BY: Denver Sean
Published 12 years ago
This is definitely an act of valor!
A Hummer-driving hero? Defying the stereotypes generally associated with the gas-guzzling, military-inspired vehicles, one Canadian man used his car to shield four young children in danger of being run over last week.
According to a press release obtained by the Edmonton Journal, Darrell Krushelnicki, 46, was pulling out of the Bonnie Doon Shopping Centre in Edmonton at about 4:25 p.m. on Friday when he noticed a silver Pontiac G5 speeding toward a nearby intersection, just as a group of children stepped out into the crosswalk.
Realizing the children were in imminent danger, Krushelnicki quickly drove his 2006 Hummer into the path of the oncoming vehicle.
In the ensuing collision, Krushelnicki’s Hummer pushed the Pontiac, which investigators say was traveling at close to 80 kilometers (about 50 mph) in a 30 kilometer (about 20 mph) zone, to the side before it could reach the crosswalk. The fronts of both cars were crumpled on impact, although neither driver was seriously injured.
Krushelnicki told CBC News the life-saving maneuver was instinctive.
“I could just see, I just had the feeling that something bad was going to happen if something wasn’t to stop that vehicle,” he said. “There was really no one else, I just had to do it. I had to do what I did.”

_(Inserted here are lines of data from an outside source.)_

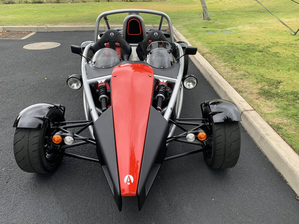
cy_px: 112
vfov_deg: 53.1
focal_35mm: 26
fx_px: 225
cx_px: 150
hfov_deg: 67.3
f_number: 1.8
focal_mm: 4.25
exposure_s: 1/248
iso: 25
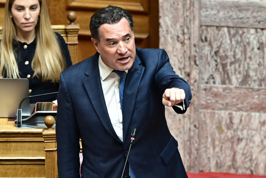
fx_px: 2216
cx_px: 133
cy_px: 89
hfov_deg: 6.9
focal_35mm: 300
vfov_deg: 4.6
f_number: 4
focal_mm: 200
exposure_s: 1/200
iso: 1000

Witnesses claim the driver of the Pontiac, John Troy Heitzman, 23, was talking on his cell phone. Heitzman has since been charged with dangerous driving. It is illegal talk on a hand-held device and drive in Alberta, which enacted its Distracted Driving legislation in September of 2011.

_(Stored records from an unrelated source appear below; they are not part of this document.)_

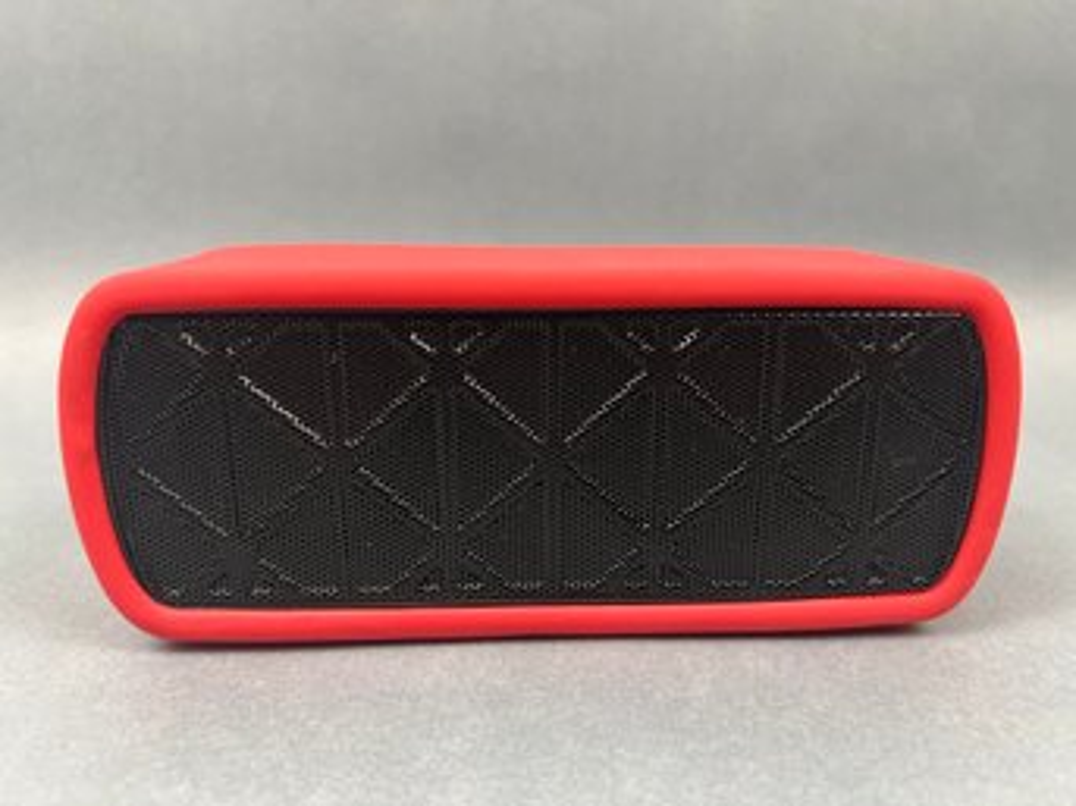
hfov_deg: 67.3
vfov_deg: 53.0
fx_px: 808
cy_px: 403
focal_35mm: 26
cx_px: 538
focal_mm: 5.7
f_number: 1.5
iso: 125
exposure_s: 1/120
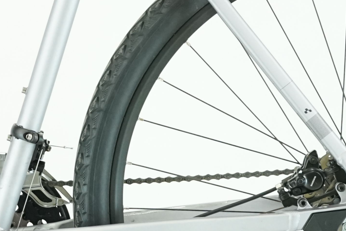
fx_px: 2384
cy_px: 23
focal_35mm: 248
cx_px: -77
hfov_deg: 8.2
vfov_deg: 5.5
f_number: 5
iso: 2000
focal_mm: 59
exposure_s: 1/200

Krushelnicki made the front page of the Edmonton Sun this week and already has a fan page on Facebook: “Hummer Hero.”
Surprised by the attention his quick thinking has earned him, Krushelnicki told CBC that he doesn’t think he did anything extraordinary. “I don’t feel like a hero at all,” he said, “I believe anyone would have done that.”
The Edmonton Journal is reporting that in recognition of Krushelnicki’s actions, his insurance company will not hold him liable, even though he instigated the collision.
Police in Edmonton have since recommended Krushelnicki for an award, CBS reports, with police spokesperson Scott Pattison remarking that if not for the Good Samaritan, “We could have been talking about a very different story today, that involved potentially the serious injury or death of four children.”